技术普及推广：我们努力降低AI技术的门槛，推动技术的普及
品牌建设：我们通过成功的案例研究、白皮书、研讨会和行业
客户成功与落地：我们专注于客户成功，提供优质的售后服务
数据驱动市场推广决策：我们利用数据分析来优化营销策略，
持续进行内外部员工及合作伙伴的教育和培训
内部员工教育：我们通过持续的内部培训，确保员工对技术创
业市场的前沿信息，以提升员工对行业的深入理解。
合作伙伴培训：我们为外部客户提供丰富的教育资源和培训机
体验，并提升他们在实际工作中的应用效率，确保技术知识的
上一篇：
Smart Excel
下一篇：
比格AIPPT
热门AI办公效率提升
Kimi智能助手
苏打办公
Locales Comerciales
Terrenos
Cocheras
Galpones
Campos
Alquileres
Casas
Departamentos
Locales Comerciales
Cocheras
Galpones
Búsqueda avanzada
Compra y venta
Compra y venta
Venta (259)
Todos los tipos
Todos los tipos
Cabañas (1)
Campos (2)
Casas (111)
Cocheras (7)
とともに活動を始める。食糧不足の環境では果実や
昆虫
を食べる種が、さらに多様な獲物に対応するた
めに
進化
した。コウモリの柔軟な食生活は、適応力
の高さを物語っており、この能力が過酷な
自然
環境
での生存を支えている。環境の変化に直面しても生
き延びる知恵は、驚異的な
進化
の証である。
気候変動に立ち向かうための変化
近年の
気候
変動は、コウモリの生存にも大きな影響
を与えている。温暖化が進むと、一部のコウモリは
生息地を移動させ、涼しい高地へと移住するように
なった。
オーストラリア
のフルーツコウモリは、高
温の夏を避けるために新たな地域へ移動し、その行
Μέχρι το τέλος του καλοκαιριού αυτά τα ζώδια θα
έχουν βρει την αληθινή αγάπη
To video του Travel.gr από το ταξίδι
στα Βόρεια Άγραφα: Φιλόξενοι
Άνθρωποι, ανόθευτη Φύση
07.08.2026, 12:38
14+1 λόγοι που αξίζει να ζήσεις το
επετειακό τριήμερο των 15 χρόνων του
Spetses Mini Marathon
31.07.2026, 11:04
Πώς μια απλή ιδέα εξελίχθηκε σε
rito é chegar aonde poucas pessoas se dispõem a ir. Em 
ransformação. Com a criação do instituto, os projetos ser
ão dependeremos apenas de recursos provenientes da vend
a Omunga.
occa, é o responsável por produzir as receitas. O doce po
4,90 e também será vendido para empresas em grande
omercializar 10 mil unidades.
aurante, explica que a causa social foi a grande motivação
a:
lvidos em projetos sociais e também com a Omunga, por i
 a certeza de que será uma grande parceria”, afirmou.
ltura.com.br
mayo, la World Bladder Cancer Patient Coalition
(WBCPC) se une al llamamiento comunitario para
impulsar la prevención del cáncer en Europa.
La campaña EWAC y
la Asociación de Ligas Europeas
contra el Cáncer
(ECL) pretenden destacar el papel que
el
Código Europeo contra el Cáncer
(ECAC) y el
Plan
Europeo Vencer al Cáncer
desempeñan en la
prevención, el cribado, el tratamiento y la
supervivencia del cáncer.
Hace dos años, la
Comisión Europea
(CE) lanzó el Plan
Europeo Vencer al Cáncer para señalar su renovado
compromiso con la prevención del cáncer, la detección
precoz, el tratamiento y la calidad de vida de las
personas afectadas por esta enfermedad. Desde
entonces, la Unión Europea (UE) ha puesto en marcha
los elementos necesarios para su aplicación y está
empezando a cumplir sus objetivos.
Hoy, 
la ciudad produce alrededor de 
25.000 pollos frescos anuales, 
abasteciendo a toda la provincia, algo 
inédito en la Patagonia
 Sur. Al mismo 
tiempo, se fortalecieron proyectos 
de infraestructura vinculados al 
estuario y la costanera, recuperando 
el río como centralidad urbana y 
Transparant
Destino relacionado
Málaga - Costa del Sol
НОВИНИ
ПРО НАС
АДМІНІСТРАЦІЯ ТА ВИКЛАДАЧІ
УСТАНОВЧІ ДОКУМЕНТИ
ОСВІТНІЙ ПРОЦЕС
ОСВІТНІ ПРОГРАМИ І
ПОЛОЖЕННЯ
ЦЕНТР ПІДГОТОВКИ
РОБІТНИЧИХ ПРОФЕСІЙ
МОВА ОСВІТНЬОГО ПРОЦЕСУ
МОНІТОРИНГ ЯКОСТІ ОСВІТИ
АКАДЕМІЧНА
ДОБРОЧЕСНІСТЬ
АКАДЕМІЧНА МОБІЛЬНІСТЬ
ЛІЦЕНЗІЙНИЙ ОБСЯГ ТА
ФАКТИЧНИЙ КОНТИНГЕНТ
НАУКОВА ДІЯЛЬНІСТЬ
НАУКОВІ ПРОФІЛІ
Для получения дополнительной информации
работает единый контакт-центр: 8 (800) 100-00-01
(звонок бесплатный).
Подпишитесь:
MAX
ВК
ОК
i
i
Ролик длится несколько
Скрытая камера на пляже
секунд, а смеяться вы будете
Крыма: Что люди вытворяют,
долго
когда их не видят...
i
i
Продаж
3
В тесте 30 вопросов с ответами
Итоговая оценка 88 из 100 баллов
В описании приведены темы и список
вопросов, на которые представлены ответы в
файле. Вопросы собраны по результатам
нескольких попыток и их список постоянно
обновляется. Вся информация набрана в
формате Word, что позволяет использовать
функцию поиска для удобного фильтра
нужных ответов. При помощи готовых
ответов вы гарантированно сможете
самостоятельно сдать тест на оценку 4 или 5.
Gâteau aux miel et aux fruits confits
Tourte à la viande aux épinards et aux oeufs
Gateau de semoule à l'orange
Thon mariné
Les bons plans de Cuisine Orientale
+ + + +
- **Problem statement**
Would you write out the full set of records above without alteration?

- **Exercise response**
技术普及推广：我们努力降低AI技术的门槛，推动技术的普及
品牌建设：我们通过成功的案例研究、白皮书、研讨会和行业
客户成功与落地：我们专注于客户成功，提供优质的售后服务
数据驱动市场推广决策：我们利用数据分析来优化营销策略，
持续进行内外部员工及合作伙伴的教育和培训
内部员工教育：我们通过持续的内部培训，确保员工对技术创
业市场的前沿信息，以提升员工对行业的深入理解。
合作伙伴培训：我们为外部客户提供丰富的教育资源和培训机
体验，并提升他们在实际工作中的应用效率，确保技术知识的
上一篇：
Smart Excel
下一篇：
比格AIPPT
热门AI办公效率提升
Kimi智能助手
苏打办公
Locales Comerciales
Terrenos
Cocheras
Galpones
Campos
Alquileres
Casas
Departamentos
Locales Comerciales
Cocheras
Galpones
Búsqueda avanzada
Compra y venta
Compra y venta
Venta (259)
Todos los tipos
Todos los tipos
Cabañas (1)
Campos (2)
Casas (111)
Cocheras (7)
とともに活動を始める。食糧不足の環境では果実や
昆虫
を食べる種が、さらに多様な獲物に対応するた
めに
進化
した。コウモリの柔軟な食生活は、適応力
の高さを物語っており、この能力が過酷な
自然
環境
での生存を支えている。環境の変化に直面しても生
き延びる知恵は、驚異的な
進化
の証である。
気候変動に立ち向かうための変化
近年の
気候
変動は、コウモリの生存にも大きな影響
を与えている。温暖化が進むと、一部のコウモリは
生息地を移動させ、涼しい高地へと移住するように
なった。
オーストラリア
のフルーツコウモリは、高
温の夏を避けるために新たな地域へ移動し、その行
Μέχρι το τέλος του καλοκαιριού αυτά τα ζώδια θα
έχουν βρει την αληθινή αγάπη
To video του Travel.gr από το ταξίδι
στα Βόρεια Άγραφα: Φιλόξενοι
Άνθρωποι, ανόθευτη Φύση
07.08.2026, 12:38
14+1 λόγοι που αξίζει να ζήσεις το
επετειακό τριήμερο των 15 χρόνων του
Spetses Mini Marathon
31.07.2026, 11:04
Πώς μια απλή ιδέα εξελίχθηκε σε
rito é chegar aonde poucas pessoas se dispõem a ir. Em 
ransformação. Com a criação do instituto, os projetos ser
ão dependeremos apenas de recursos provenientes da vend
a Omunga.
occa, é o responsável por produzir as receitas. O doce po
4,90 e também será vendido para empresas em grande
omercializar 10 mil unidades.
aurante, explica que a causa social foi a grande motivação
a:
lvidos em projetos sociais e também com a Omunga, por i
 a certeza de que será uma grande parceria”, afirmou.
ltura.com.br
mayo, la World Bladder Cancer Patient Coalition
(WBCPC) se une al llamamiento comunitario para
impulsar la prevención del cáncer en Europa.
La campaña EWAC y
la Asociación de Ligas Europeas
contra el Cáncer
(ECL) pretenden destacar el papel que
el
Código Europeo contra el Cáncer
(ECAC) y el
Plan
Europeo Vencer al Cáncer
desempeñan en la
prevención, el cribado, el tratamiento y la
supervivencia del cáncer.
Hace dos años, la
Comisión Europea
(CE) lanzó el Plan
Europeo Vencer al Cáncer para señalar su renovado
compromiso con la prevención del cáncer, la detección
precoz, el tratamiento y la calidad de vida de las
personas afectadas por esta enfermedad. Desde
entonces, la Unión Europea (UE) ha puesto en marcha
los elementos necesarios para su aplicación y está
empezando a cumplir sus objetivos.
Hoy, 
la ciudad produce alrededor de 
25.000 pollos frescos anuales, 
abasteciendo a toda la provincia, algo 
inédito en la Patagonia
 Sur. Al mismo 
tiempo, se fortalecieron proyectos 
de infraestructura vinculados al 
estuario y la costanera, recuperando 
el río como centralidad urbana y 
Transparant
Destino relacionado
Málaga - Costa del Sol
НОВИНИ
ПРО НАС
АДМІНІСТРАЦІЯ ТА ВИКЛАДАЧІ
УСТАНОВЧІ ДОКУМЕНТИ
ОСВІТНІЙ ПРОЦЕС
ОСВІТНІ ПРОГРАМИ І
ПОЛОЖЕННЯ
ЦЕНТР ПІДГОТОВКИ
РОБІТНИЧИХ ПРОФЕСІЙ
МОВА ОСВІТНЬОГО ПРОЦЕСУ
МОНІТОРИНГ ЯКОСТІ ОСВІТИ
АКАДЕМІЧНА
ДОБРОЧЕСНІСТЬ
АКАДЕМІЧНА МОБІЛЬНІСТЬ
ЛІЦЕНЗІЙНИЙ ОБСЯГ ТА
ФАКТИЧНИЙ КОНТИНГЕНТ
НАУКОВА ДІЯЛЬНІСТЬ
НАУКОВІ ПРОФІЛІ
Для получения дополнительной информации
работает единый контакт-центр: 8 (800) 100-00-01
(звонок бесплатный).
Подпишитесь:
MAX
ВК
ОК
i
i
Ролик длится несколько
Скрытая камера на пляже
секунд, а смеяться вы будете
Крыма: Что люди вытворяют,
долго
когда их не видят...
i
i
Продаж
3
В тесте 30 вопросов с ответами
Итоговая оценка 88 из 100 баллов
В описании приведены темы и список
вопросов, на которые представлены ответы в
файле. Вопросы собраны по результатам
нескольких попыток и их список постоянно
обновляется. Вся информация набрана в
формате Word, что позволяет использовать
функцию поиска для удобного фильтра
нужных ответов. При помощи готовых
ответов вы гарантированно сможете
самостоятельно сдать тест на оценку 4 или 5.
Gâteau aux miel et aux fruits confits
Tourte à la viande aux épinards et aux oeufs
Gateau de semoule à l'orange
Thon mariné
Les bons plans de Cuisine Orientale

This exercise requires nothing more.